Current academic literature on the subject of BIM is preoccupied with how BIMs can be supported and how they can reproduce and exchange geometric data between numerous Computer Aided Design (CAD) drawing tools. This research pulls the topic of BIM in a different direction. Referring to figure 3, a BIM contains predominantly descriptive and static data. A Data Warehouse, on the other hand, supports data which is largely dynamic. Data is sourced from wired and wireless meters deployed in buildings. In addition the architecture illustrated in figure 3 also supports data sources from RFID equipment used to detect occupants and track equipment. The sensor and actuation network involves, as mentioned, wired and wireless sensors coupled with actuation devices such as actuating windows, blinds, and under floor heating valves. The top layer of this architecture supports simulation activities where simulated output can be stored at the BIM. Maintenance tools incorporate how maintenance tasks are detected, scheduled, resolved and resourced. Monitoring Tools focus on retrieving data from both the BIM and the Data Warehouse where user interfaces/dash boards are designed to support stakeholder information requirements. The Intelligent Control supports the analysis of incoming sensed data.

3 Dynamic Building Information Model Architecture

Research Outcome

This research will focus on merging the abilities of the BIM and the Data Warehouse to produce a total Dynamic BIM solution where static data from the BIM will be enriched with dynamic data from the Data Warehouse such as room temperature, room occupancy levels, CO2 levels and much more. We are talking about capturing dynamic building performance data at a particular point in time and storing this data in a version of a BIM server based building model.

In addition to the above task, this research will examine how to further enrich dynamic BIM data by applying simulated data, and data produced through a Data Warehouse’s data analysis techniques. The real goal in this research is to prove how such a dynamic BIM can precisely evaluate building performance and facilitate prognosis of building inspection, maintenance, actuation and renovation.

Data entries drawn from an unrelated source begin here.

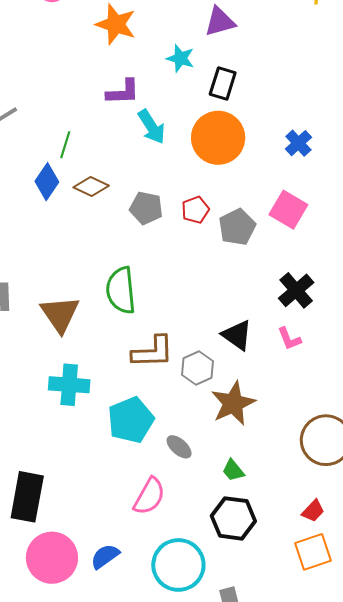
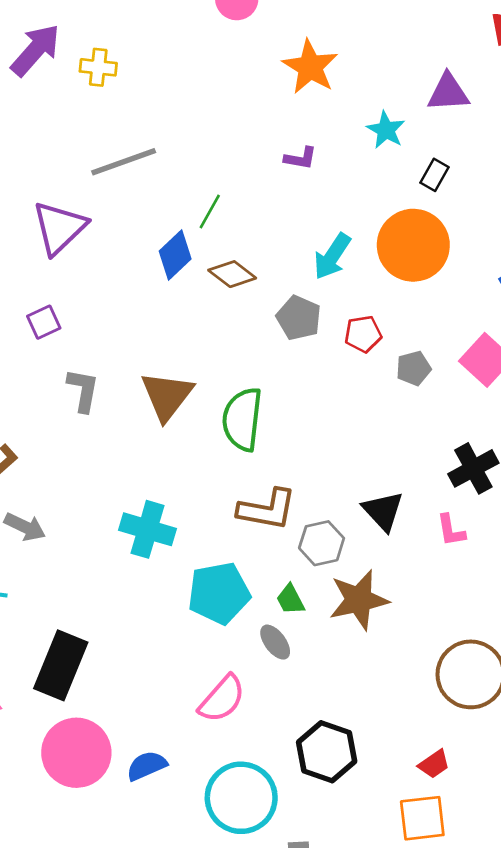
black rectangle: (223, 83) -> (435, 175), size x0.7
purple L-shape: (123, 92) -> (301, 158), size x0.7
cyan arrow: (152, 127) -> (332, 256), moved, turned 54
gray pentagon: (237, 227) -> (413, 368), size x0.7
brown triangle: (60, 314) -> (167, 396), moved
green trapezoid: (233, 470) -> (290, 599), moved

The author would like to acknowledge the work of the Science Foundation Ireland funded Scientific Research Cluster IT for Optimised Building Operation (ITOBO) and the Informatics Research Unit for Sustainable Engineering (IRUSE) based in the Civil and Environmental Engineering Department, School of Engineering, University College Cork. Brian Cahill is a PhD student in the School of Engineering, under the supervision of Professor. Karsten Menzel, Chair IT in Architecture, Engineering and Construction, Director of the Informatics Research Unit for Sustainable Engineering (IRUSE), UCC.